New York MTA’s CFO Bob Foran to Retire From Transit Agency

Bob Foran, who has served since 2010 as the chief financial officer at the largest transit system in the U.S., will retire from New York’s Metropolitan Transportation Authority this month.

Foran, 65, oversees the MTA’s budgets and its finances and bond sales, which help support the agency’s large-scale plans to expand the Second Avenue Subway into Harlem, rehabilitate Penn Station and modernize its subway network to reduce delays. 

“It’s no secret that the MTA is in debt to many because of Bob,” Janno Lieber, the MTA’s chief executive officer, said after announcing Foran’s retirement during the agency’s board meeting on Wednesday. “Since 2010 he’s overseen more than $96 billion in transactions to help the MTA build our capital program and so much else.”

Prior to joining the MTA, Foran was a municipal-bond underwriter who was head of public finance at Bear Stearns & Co.

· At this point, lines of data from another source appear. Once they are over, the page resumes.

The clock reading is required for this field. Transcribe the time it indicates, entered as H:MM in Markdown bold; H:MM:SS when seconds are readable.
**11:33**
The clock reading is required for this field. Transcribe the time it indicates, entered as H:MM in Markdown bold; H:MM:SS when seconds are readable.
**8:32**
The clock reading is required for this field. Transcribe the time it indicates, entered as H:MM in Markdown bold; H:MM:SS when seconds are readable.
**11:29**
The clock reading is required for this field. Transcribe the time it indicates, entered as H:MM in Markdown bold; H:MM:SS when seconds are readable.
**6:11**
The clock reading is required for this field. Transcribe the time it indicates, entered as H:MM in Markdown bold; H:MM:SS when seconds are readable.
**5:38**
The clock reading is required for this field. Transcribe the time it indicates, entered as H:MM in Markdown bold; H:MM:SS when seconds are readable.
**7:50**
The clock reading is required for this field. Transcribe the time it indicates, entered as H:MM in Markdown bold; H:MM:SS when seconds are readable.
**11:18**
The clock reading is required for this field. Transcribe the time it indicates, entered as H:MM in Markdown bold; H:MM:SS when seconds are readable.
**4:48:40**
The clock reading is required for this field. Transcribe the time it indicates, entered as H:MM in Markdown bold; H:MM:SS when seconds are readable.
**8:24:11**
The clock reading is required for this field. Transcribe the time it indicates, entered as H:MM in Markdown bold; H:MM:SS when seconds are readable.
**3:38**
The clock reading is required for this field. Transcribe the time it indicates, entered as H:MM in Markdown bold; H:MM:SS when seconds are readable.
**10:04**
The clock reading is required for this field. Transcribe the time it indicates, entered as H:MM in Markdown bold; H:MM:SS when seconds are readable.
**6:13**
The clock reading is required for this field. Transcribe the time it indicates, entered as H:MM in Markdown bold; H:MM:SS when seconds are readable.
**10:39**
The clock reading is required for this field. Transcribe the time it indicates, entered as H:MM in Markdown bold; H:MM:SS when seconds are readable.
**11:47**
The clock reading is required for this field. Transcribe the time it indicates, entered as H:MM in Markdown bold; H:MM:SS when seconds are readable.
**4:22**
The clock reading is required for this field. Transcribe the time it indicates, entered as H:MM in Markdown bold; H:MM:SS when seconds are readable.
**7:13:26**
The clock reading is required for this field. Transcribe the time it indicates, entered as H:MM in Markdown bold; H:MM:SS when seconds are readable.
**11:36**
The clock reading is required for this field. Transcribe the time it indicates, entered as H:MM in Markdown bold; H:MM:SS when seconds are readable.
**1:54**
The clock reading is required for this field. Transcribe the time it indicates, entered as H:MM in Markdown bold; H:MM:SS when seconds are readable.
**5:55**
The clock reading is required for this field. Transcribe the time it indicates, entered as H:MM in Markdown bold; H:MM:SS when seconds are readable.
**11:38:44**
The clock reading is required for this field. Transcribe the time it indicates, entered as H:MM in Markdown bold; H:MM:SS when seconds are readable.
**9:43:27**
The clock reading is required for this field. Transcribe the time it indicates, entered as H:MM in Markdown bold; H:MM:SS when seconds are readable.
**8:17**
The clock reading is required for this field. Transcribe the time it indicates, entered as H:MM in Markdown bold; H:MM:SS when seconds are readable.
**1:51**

At the MTA, he guided the transit agency’s spending plans following the 2008 financial crisis and during the pandemic, when ridership plummeted.

“He’s brought the MTA’s finances back from the brink at least three different times,” Lieber said.

Jai Patel, MTA’s deputy chief financial officer, will serve in Foran’s position in an acting capacity, Lieber said.